### Problem description
The listing below is to be duplicated exactly, with every picture omitted.

### Data provided
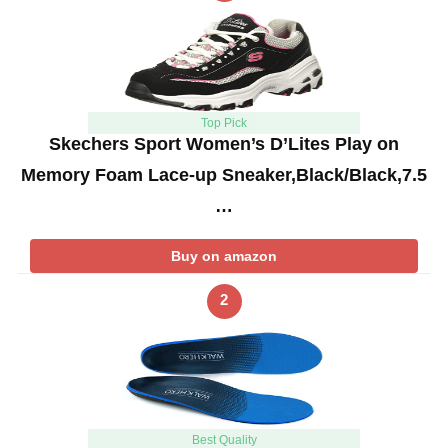
Top Pick
Skechers Sport Women’s D’Lites Play on
Memory Foam Lace-up Sneaker,Black/Black,7.5
…
Buy on amazon
2
Best Quality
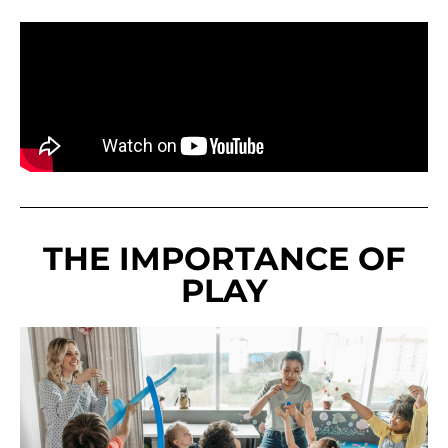
THE IMPORTANCE OF
PLAY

### Solution for this problem
Top Pick
Skechers Sport Women’s D’Lites Play on
Memory Foam Lace-up Sneaker,Black/Black,7.5
…
Buy on amazon
2
Best Quality
THE IMPORTANCE OF
PLAY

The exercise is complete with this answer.